◆ **Task item**: Extract the lines beginning at the one that holds "Figure 1. Outline" and ending at the final line of the material below, keeping them exact and leaving out all pictures.

◆ **Extracted information**:
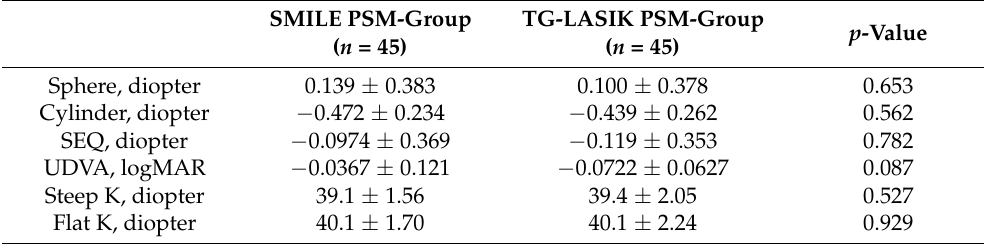
Table 2. Comparison of postoperative refractive parameters between the two propensity-score- matched groups.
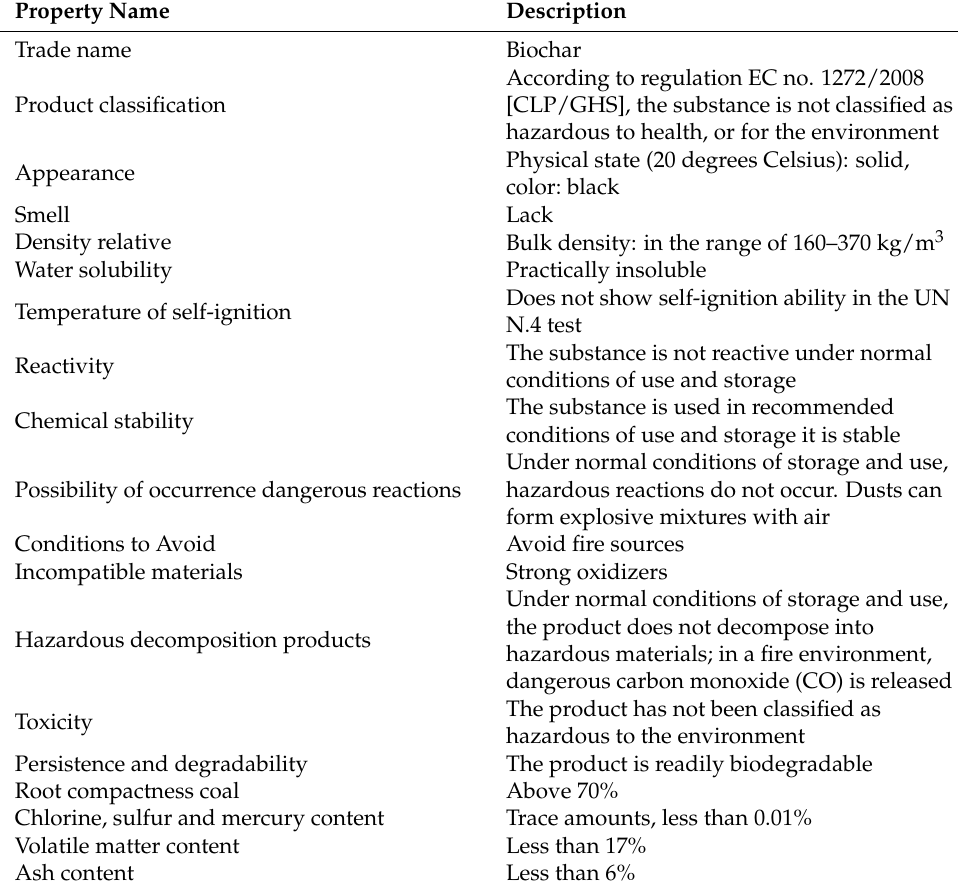
Table 1. Identification of the material used in laboratory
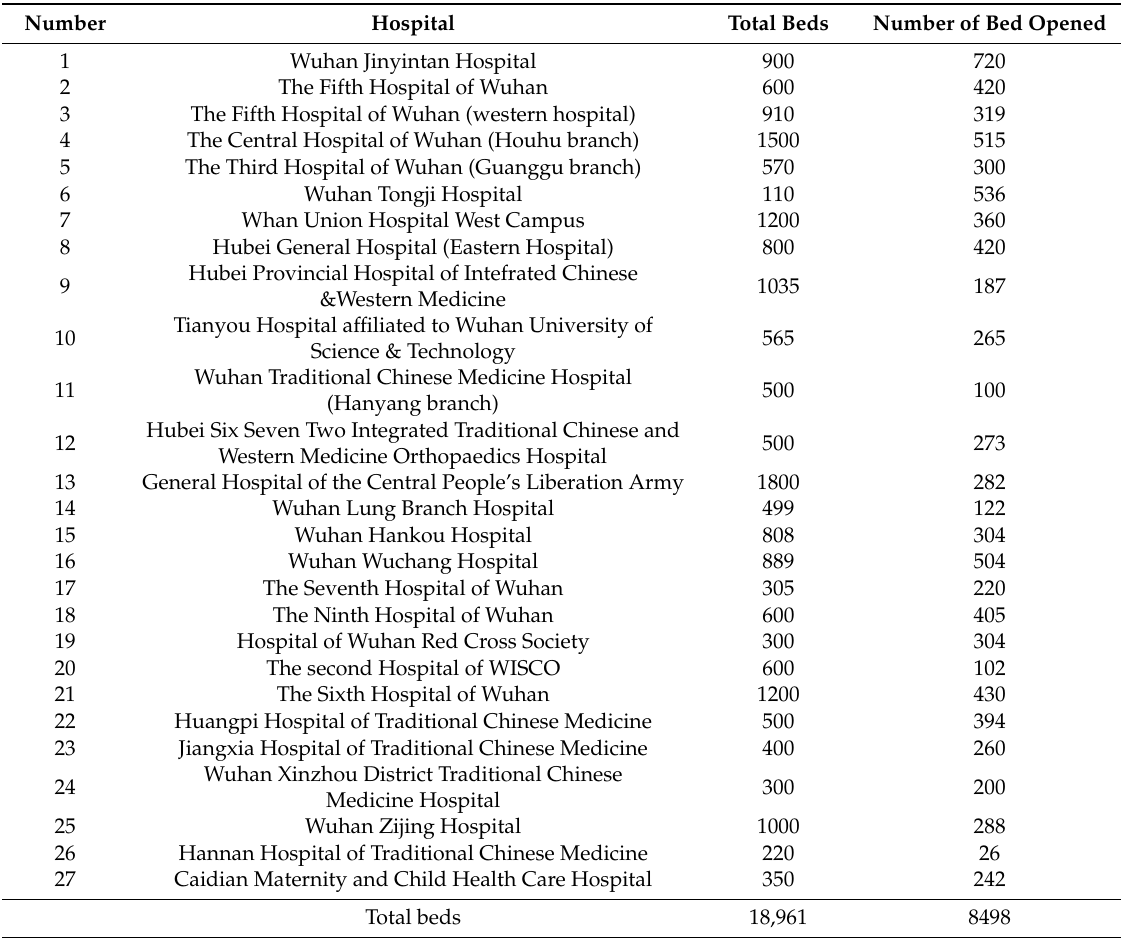
Table A1. Names, totalbeds, andnumberofbedsopenedatexistinghospitalsfortheCOVID-19infections.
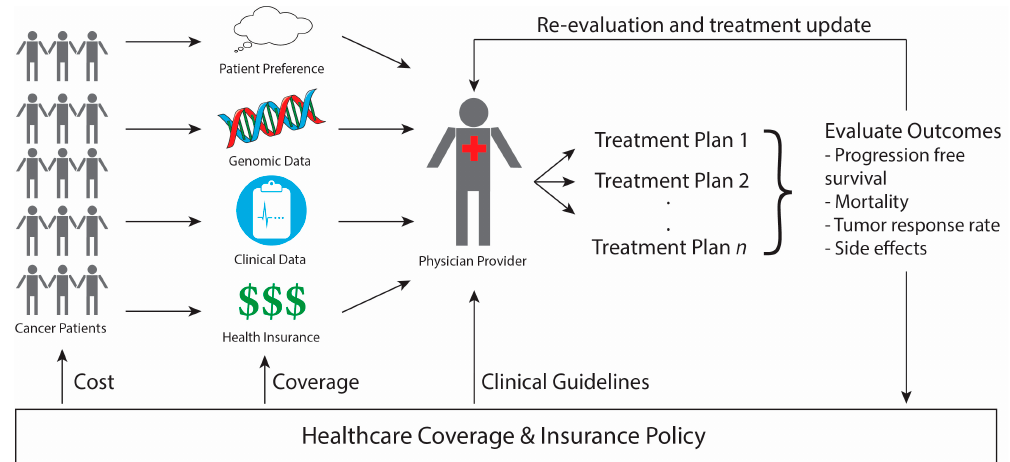
Figure 1. Outline of Precision Medicine in Oncology. Cancer patients have genomic, clinical, and insurance information that is evaluated by the physician, along with patient preferences, to design a potential treatment plan via shared-decision making. The patient’s outcomes are evaluated both to update their individual treatment plan as well as to inform future healthcare policy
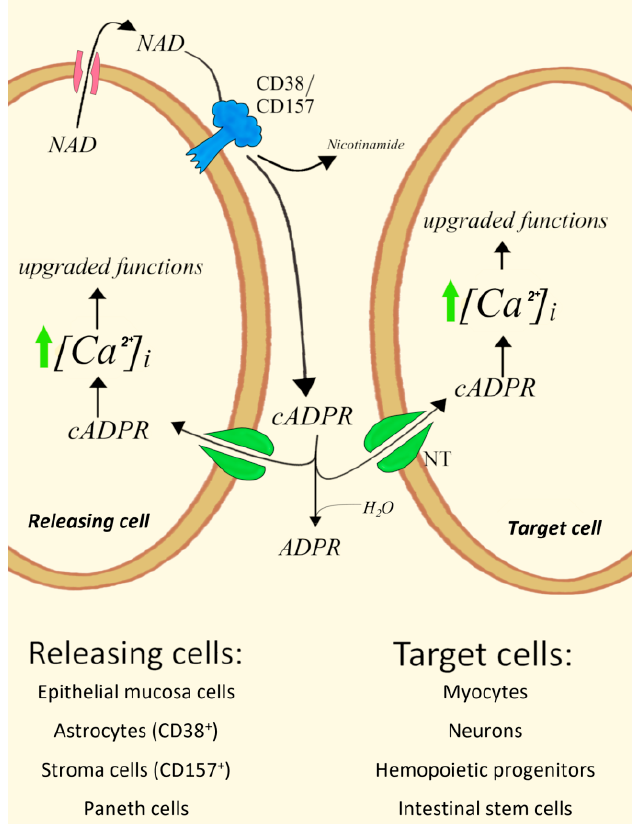
Figure 1. General scheme of cADPR-mediated paracrine interactions between a cADPR-generating and a cADPR-responsive cell. NT, nucleoside transporters.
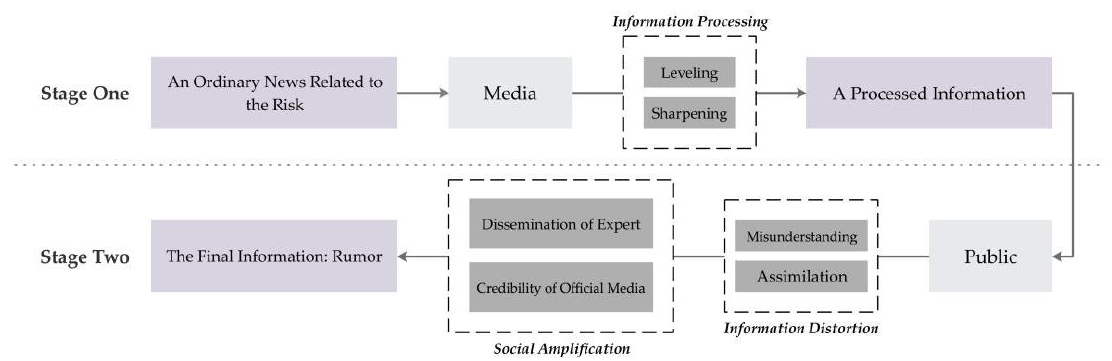
Figure 1. The forming mechanism of the Shuanghuanglian (SHL) rumor.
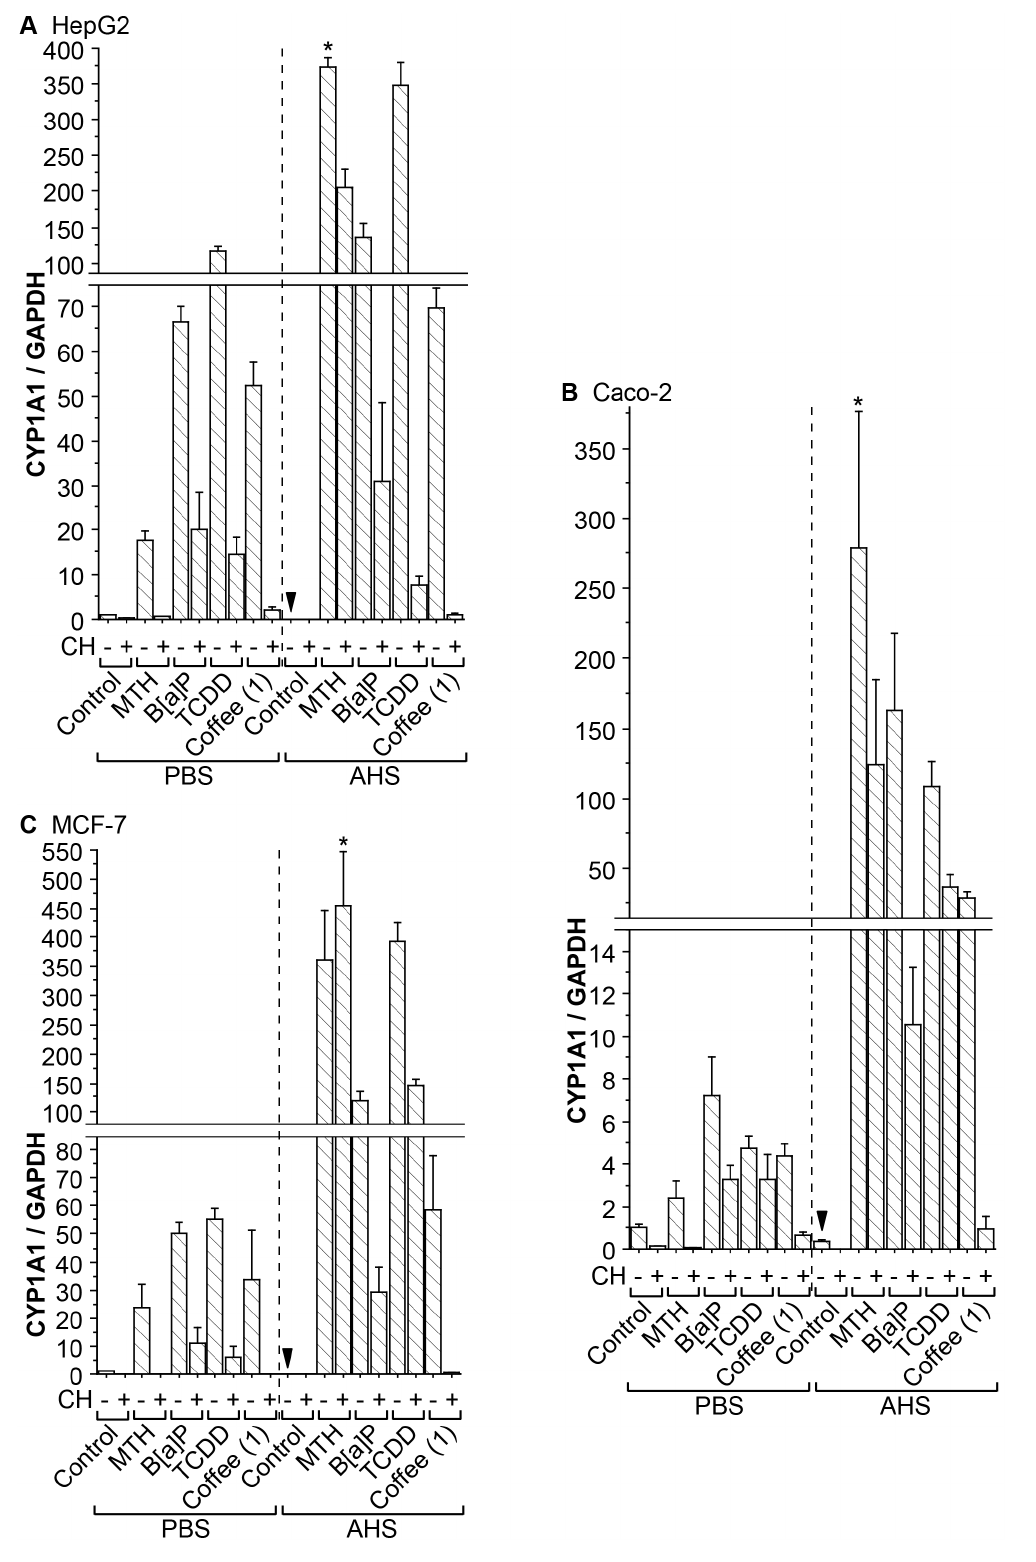
Figure 4. Induction of CYP1A1 mRNA by coffee. HepG2 ( A ), Caco-2 ( B ), and MCF-7 ( C ) cells were incubated for 4 h in either PBS or AHS with each sample added as in Fig. 3, except that TCDD was added only at 10 2 6 M. Error bars indicate SDs for triplicate samples. The mean values for the control cells treated with DMSO in PBS were defined as 1.0. Asterisks indicate statistically significant differences ( p , 0.05) from the control cells incubated in AHS (arrowheads).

◆ **The completed task**:
Figure 1. Outline of Precision Medicine in Oncology. Cancer patients have genomic, clinical, and insurance information that is evaluated by the physician, along with patient preferences, to design a potential treatment plan via shared-decision making. The patient’s outcomes are evaluated both to update their individual treatment plan as well as to inform future healthcare policy
Figure 1. General scheme of cADPR-mediated paracrine interactions between a cADPR-generating and a cADPR-responsive cell. NT, nucleoside transporters.
Figure 1. The forming mechanism of the Shuanghuanglian (SHL) rumor.
Figure 4. Induction of CYP1A1 mRNA by coffee. HepG2 ( A ), Caco-2 ( B ), and MCF-7 ( C ) cells were incubated for 4 h in either PBS or AHS with each sample added as in Fig. 3, except that TCDD was added only at 10 2 6 M. Error bars indicate SDs for triplicate samples. The mean values for the control cells treated with DMSO in PBS were defined as 1.0. Asterisks indicate statistically significant differences ( p , 0.05) from the control cells incubated in AHS (arrowheads).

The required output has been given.